Jusqu'en 2008, le système sanitaire était un hôpital auquel étaient rattachées des unités : polycliniques, centres de santé et salles de soins. Mais le secteur de santé est atteint, depuis les réformes, d'une maladie nommée «hospitalo-centrisme». Le budget affecté au secteur de santé comprenait et l'hôpital et les unités de base. Cependant, l'hôpital consommait tout le budget. Au moment où l'on discutait de l'achat d'équipements ultramodernes, des unités de soins manquaient de tensiomètres. A partir de 2008, au lieu de corriger les dysfonctionnements et maintenir le secteur sanitaire, on a préféré autonomiser les unités de soins de base sous l'appellation «établissement public de santé de proximité».
- Quel est l'impact de ce nouvel organigramme ?

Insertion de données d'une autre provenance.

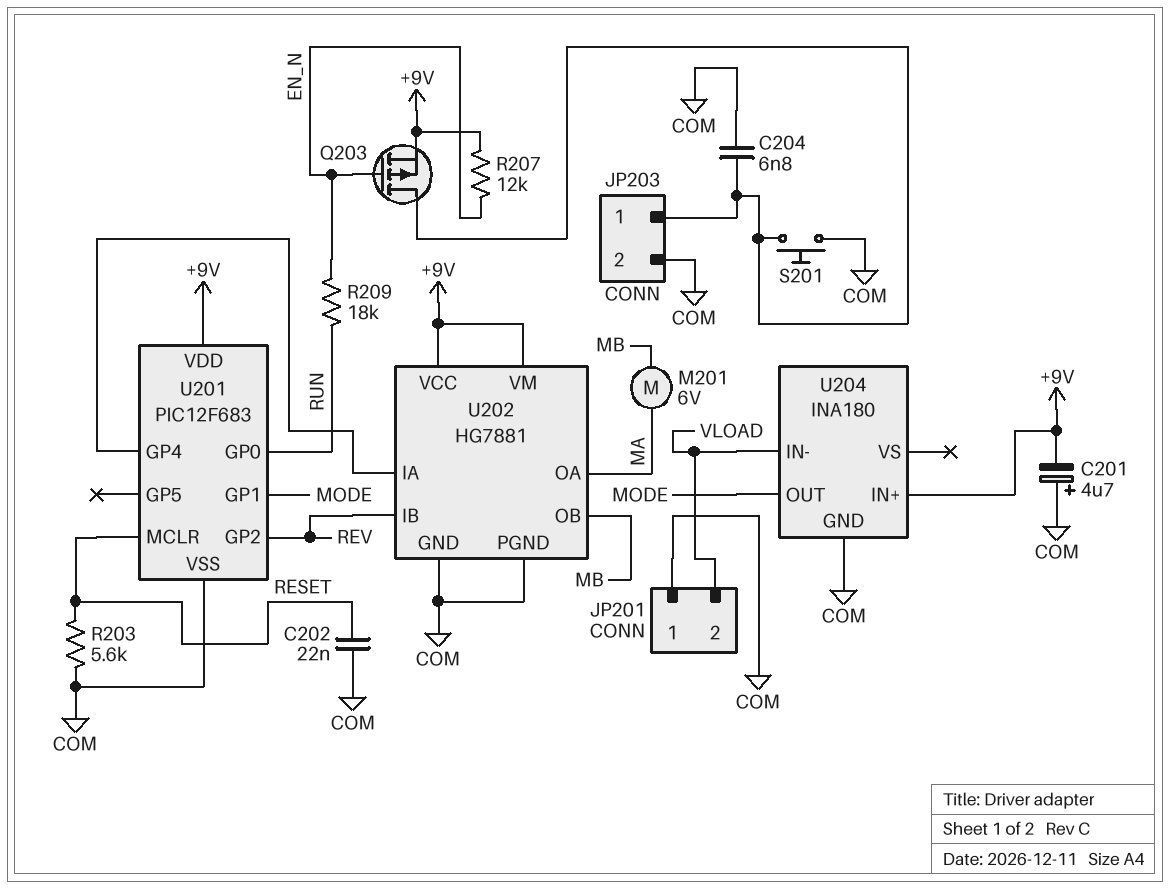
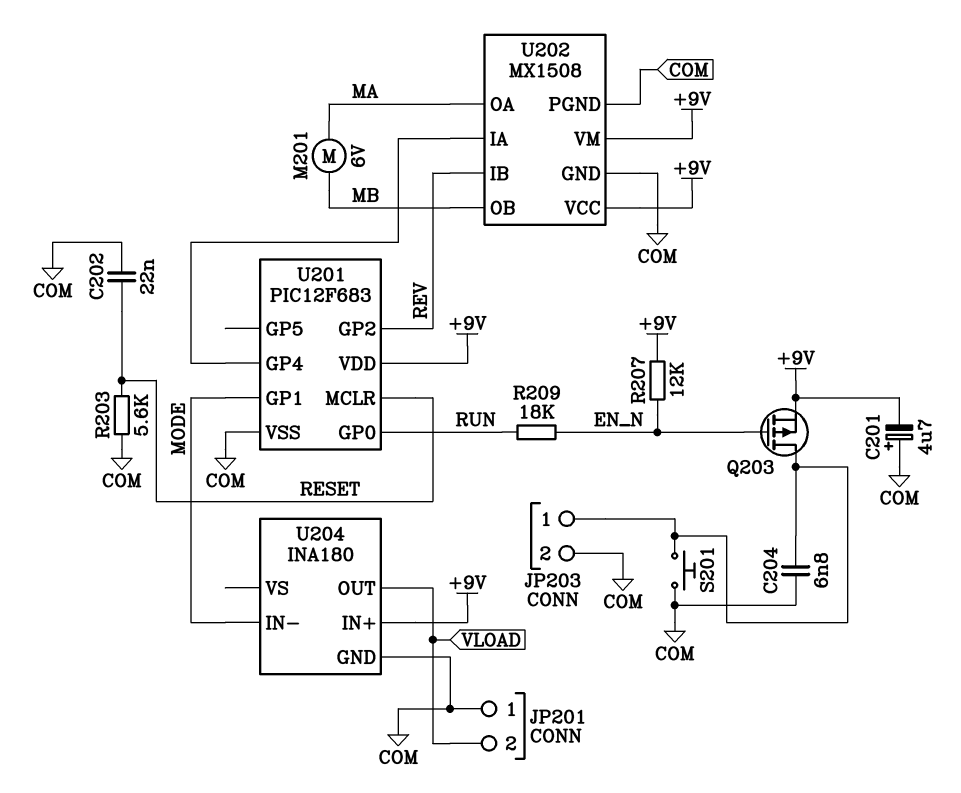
U202: HG7881 -> MX1508
U204 pin IN-: VLOAD -> MODE
U204 pin OUT: MODE -> VLOAD

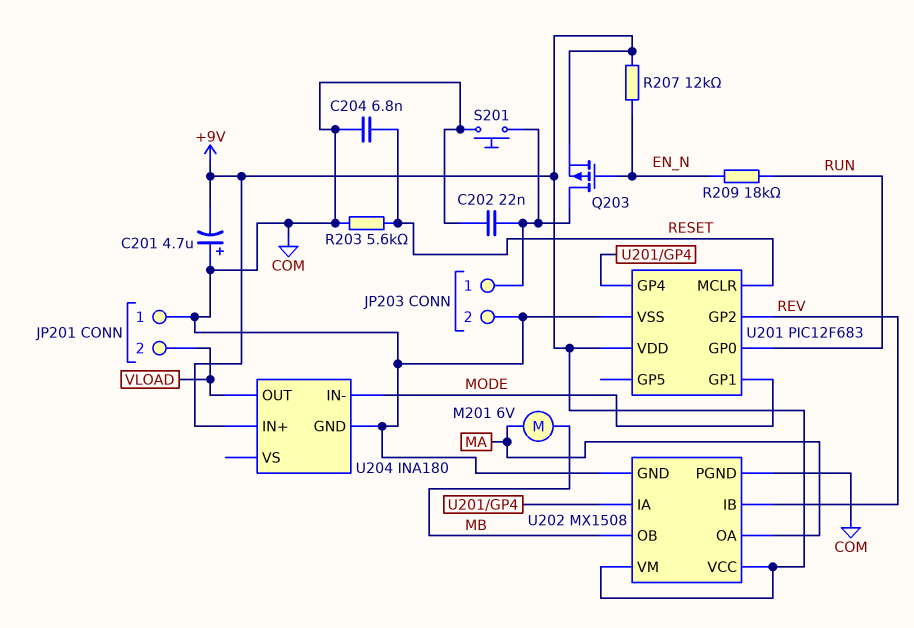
C202: 22nF (COM, RESET) -> 22nF (COM, JP203/1)
C204: 6.8nF (COM, JP203/1) -> 6.8nF (COM, RESET)

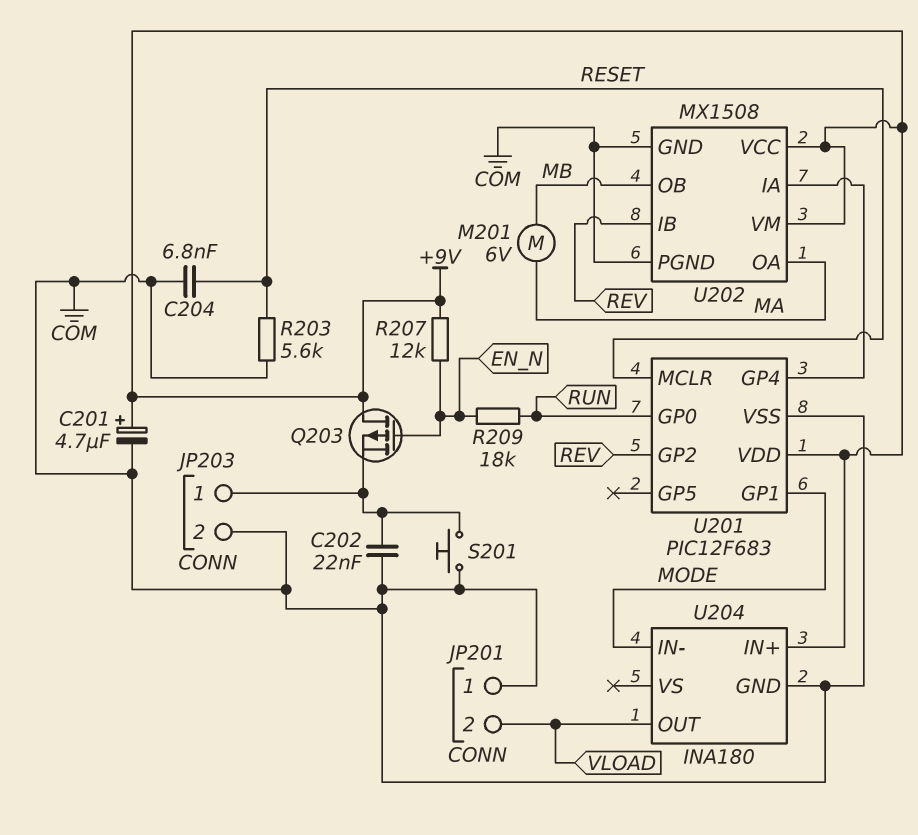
C201: 4.7uF (plus COM, minus +9V) -> 4.7uF (plus +9V, minus COM)
Q203: PMOS (G EN_N, D JP203/1, S +9V) -> PMOS (G EN_N, D +9V, S JP203/1)

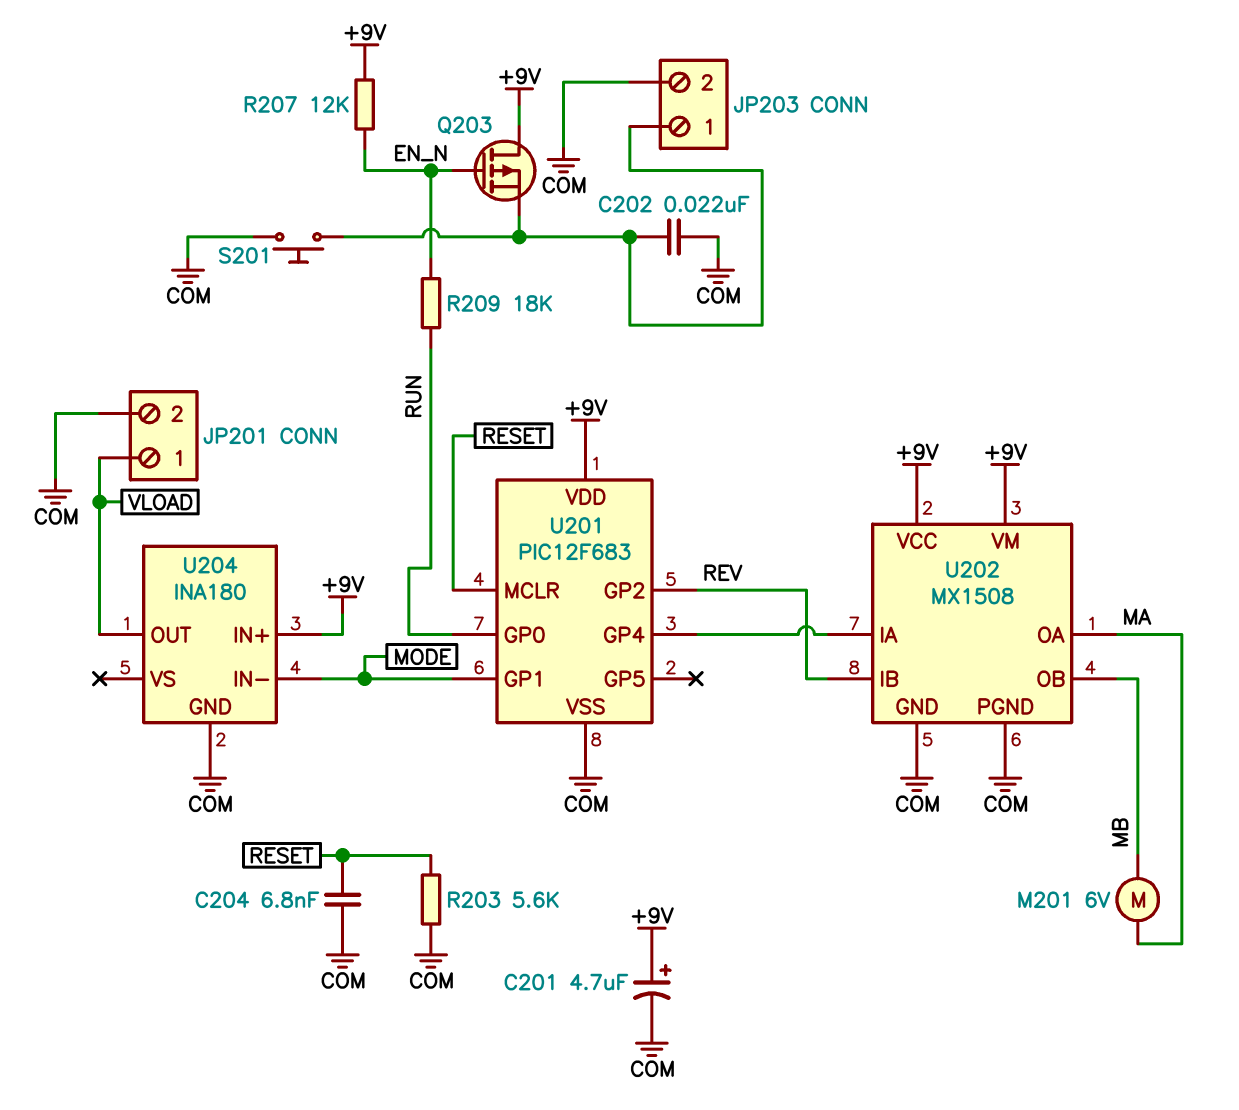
JP201 pin 1: COM -> VLOAD
JP201 pin 2: VLOAD -> COM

Il n'est pas exagéré de dire que la réforme hospitalière a été concoctée dans des bureaux. Le système est malheureusement essentiellement bureaucratique. Tout fonctionne comme auparavant ; seule l'appellation change. Qu'est-ce qu'une polyclinique ? Elle est d'abord située dans un quartier et elle est accessible. Cette structure sanitaire assure la vaccination et les consultations. Cependant, une routine s'y installe. Une routine qui entraîne une sorte de paralysie. Ainsi, la santé de proximité d'après les normes de l'Organisation mondiale de la santé (OMS) ne peut être réalisée dans les conditions actuelles. Cette unité de soins de base est dirigée par un médecin-chef et un surveillant médical, chapeautés par un médecin coordinateur. Hélas, dans de nombreux cas, ces surveillants ne sont que les supplétifs de l'administration. Ce sont des médecins qui n'exercent plus. Alors que leur rôle consiste à créer une équipe de soins, une harmonie pour la bonne prise en charge du patient. Cette fonction est réduite, dans certains cas, à une gestion administrative : les absences, les questionnaires, etc. Tout ce qui est administratif a pris le dessus. Or, dans toute gestion d'une structure, plus le nombre d'absences augmente, plus il y a malaise sur le lieu de travail. De plus, le travail de prévention n'est exercé que lorsque l'administration centrale envoie une note de service. La polyclinique est renfermée sur elle-même. Le médecin n'a pas le droit de se déplacer en dehors cet établissement de santé. Or, la situation sociodémographique (handicapés, troisième âge…) impose une autre manière de prendre en charge les malades, en l'occurrence les soins à domicile.
- Que suggérez-vous ?
Il faut séparer l'administration de l'activité médicale ou, du moins, faire en sorte qu'il y ait une gestion collégiale effective sur le terrain. La polyclinique doit s'ouvrir et attirer les patients. Elle ne doit pas se contenter des consultations dans des bureaux qui deviennent des distributeurs de médicaments. Il faut que la principale source d'information soit le médecin-chef et le surveillant médical. Ce sont eux qui sont quotidiennement au courant de ce qui se passe dans les polycliniques. Le médecin coordinateur est un obstacle qui n'a pas lieu d'être dans la proposition. Le médecin-chef devrait être le plus compétent, le plus expérimenté et surtout reconnu et désigné par ses pairs et non pas par l'administration. Son mandat doit être renouvelable. Certains médecins-chefs et coordinateurs ont été désignés depuis des années, voire des décennies. Pour ce qui est des autres structures constituant le système sanitaire dont le Service d'épidémiologie et de médecine préventive (Semep), on doit réexaminer à la lumière des défis de santé, le fonctionnement afin d'éviter qu'ils deviennent des administrations. Le recueil des statistiques doit être impérativement revu et il faut y apporter le sérieux qu'il nécessite. Outre le Semep, le Bureau communal d'hygiène (BCH) doit être présent sur le terrain et non pas dans les bureaux de la commune. Son existence ne doit pas être consultative. En matière d'hygiène et de protection, le responsable du BCH doit avoir des prérogatives pour accomplir sa mission convenablement. Il ne suffit pas de consulter, il faut agir pour faire cesser sur le terrain toute atteinte à la santé publique qui peut être d'un effet immédiat. Et la réaction ne doit pas être sous forme de dossier à étudier.